DELİLLER VE GEREKÇE /
Davaya esas … 11. İcra Dairesinin … E. sayılı dosyası, takip konusu tutanaktır başlıklı 27.10.2013 tarihli belge, davacı tarafından sunulan temlik sözleşmesi, ibraname belgesi ve dayanılan tüm deliller celp edilip incelenmiştir.
Dava, İİK. 72. maddesine dayalı olarak açılan menfi tespit davasıdır.
Davacı taraf icra takibine konu olan borcun temlik ve ibra suretiyle ortadan kalktığını, bu sebeple takip dayanağı belge içeriğindeki borcunun sona erdiğini ileri sürmüş, davalı ise temlik ve ibranamenin gerçeği yansıtmadığı gibi avukat olan davacı ile kurulan vekalet ilişkisi çerçevesinde vekalet görevinin yerine getirilmediği, anlaşmaya varıldığı üzere tahsil davasının açılmadığı, bu sebeple açılacak davaya konu borcun, 27.10.2013 tarihli belgeden anlaşıldığı üzere davacı tarafından ödeneceğinin taahhüt edildiği, bu belgenin 3. kişinin fiilini taahhüt niteliğinde olduğunu belirterek haksız davanın reddini savunmuştur.
26/06/2012 tarihli, 6335 sayılı yasa ile değiştirilen TTK 4. maddesinde, Asliye Ticaret Mahkemesi ile Asliye Hukuk Mahkemesi ve diğer Hukuk Mahkemeleri arasındaki ilişkinin görev ilişkisi olup, bu durumda göreve ilişkin hükümlerin uygulanması gerektiği belirtilmiştir.
TTK 4. maddesinde; “Her iki tarafın da ticari işletmesiyle ilgili hususlardan doğan hukuk davaları ile tarafların tacir olup olmadıklarına bakılmaksızın, bu kanunda; Türk Medenî Kanununun, rehin karşılığında ödünç verme işi ile uğraşanlar hakkındaki 962 ilâ 969 uncu maddelerinde, 11/1/2011 tarihli ve 6098 sayılı Türk Borçlar Kanununun mal varlığının veya işletmenin devralınması ile işletmelerin birleşmesi ve şekil değiştirmesi hakkındaki 202 ve 203, rekabet yasağına ilişkin 444 ve 447, yayın sözleşmesine dair 487 ilâ 501, kredi mektubu ve kredi emrini düzenleyen 515 ilâ 519, komisyon sözleşmesine ilişkin 532 ilâ 545, ticari temsilciler, ticari vekiller ve diğer tacir yardımcıları için öngörülmüş bulunan 547 ilâ 554, havale hakkındaki 555 ilâ 560, saklama sözleşmelerini düzenleyen 561 ilâ 580 inci maddelerinde, fikrî mülkiyet hukukuna dair mevzuatta, borsa, sergi, panayır ve pazarlar ile antrepo ve ticarete özgü diğer yerlere ilişkin özel hükümlerde, bankalara, diğer kredi kuruluşlarına, finansal kurumlara ve ödünç para verme işlerine ilişkin düzenlemelerde, öngörülen hususlardan doğan hukuk davaları ticari dava sayılır. Ancak, herhangi bir ticari işletmeyi ilgilendirmeyen havale, vedia ve fikir ve sanat eserlerine ilişkin haklardan doğan davalar bundan istisnadır” denilmektedir.

|---|

## Görev Koşulları
Menfi tespit davasına ilişkin gerekçe metnini son cümlesinden sonra sürdürün. Bu çalışmada listeye ihtiyaç yoktur.

## Sağlanan Veriler

|---|

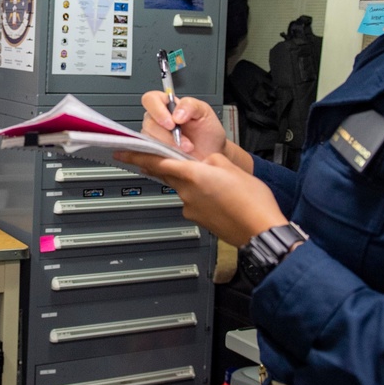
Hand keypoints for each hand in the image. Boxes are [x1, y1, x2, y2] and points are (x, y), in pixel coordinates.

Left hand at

|---|

## Görev Yanıtı
Anılan maddede, tek tek belirtilen davaların, mutlak ticari dava niteliğinde olduğu anlaşılmaktadır. Ayrıca, mutlak ticari davadan başka, nispi ticari davaların da tanımı yapılmış ve bir davanın nispi ticari dava olarak kabul edilebilmesi için her iki tarafın tacir olması ve aynı zamanda uyuşmazlığın da her iki tarafın ticari işletmesi ile ilgili bulunması gerektiği ifade edilmiştir.
Somut olayda, davacının gerçek kişi avukat, davalının da gerçek kişi olduğu görülmektedir.
İş bu davada taraflar arasında akdedilen 27.10.2013 tarihli ”tutanaktır” başlıklı belgedeki 100.000 USD miktarındaki borcun faiziyle birlikte ödenmesi taahhüdüne ilişkin sözleşmenin esas alınarak davacının anılan belgedeki borçtan sorumlu olup olmadığının tespitinin Türk Borçlar Kanununun kefalet veya 3. kişinin edimini taahhüt niteliğinde olan garanti sözleşmesine ilişkin düzenlemeler çerçevesinde yapılması gerekmektedir.
Gerçek kişi olan davacının avukat olup, tacir olmadığı tartışmasızdır.
Davalının gerçek kişi olduğu ve davalının savunmasına göre dava dışı Rusya’da kurulu şirketin yetkili temsilcisi olduğu anlaşılsa da, bir şirketin yetkili temsilcisi olunmasının tacir olarak kabul edilmesi için yeterli bulunmadığı, kaldı ki, davalı tacir olsa dahi, taraflardan birinin tacir olması davanın ticari dava olarak kabulü için yeterli bulunmamaktadır. TTK hükümlerine göre, nispi ticari davanın varlığından söz edilebilmesi için her iki tarafın tacir olması ve uyuşmazlığın her iki tarafın ticari işletmesi ile ilgili bulunması gerekir. Bu iki koşuldan birinin olmaması halinde ortada bir ticari davanın varlığından bahsedilemez. Başka bir deyişle yasada ifade edilen iki koşulun aynı anda gerçekleşmesi zorunludur. Taraflardan birinin tacir olması durumunda ticari işten bahsedilebilirse de, ticari davanın mevcut olduğundan söz edilemeyecektir.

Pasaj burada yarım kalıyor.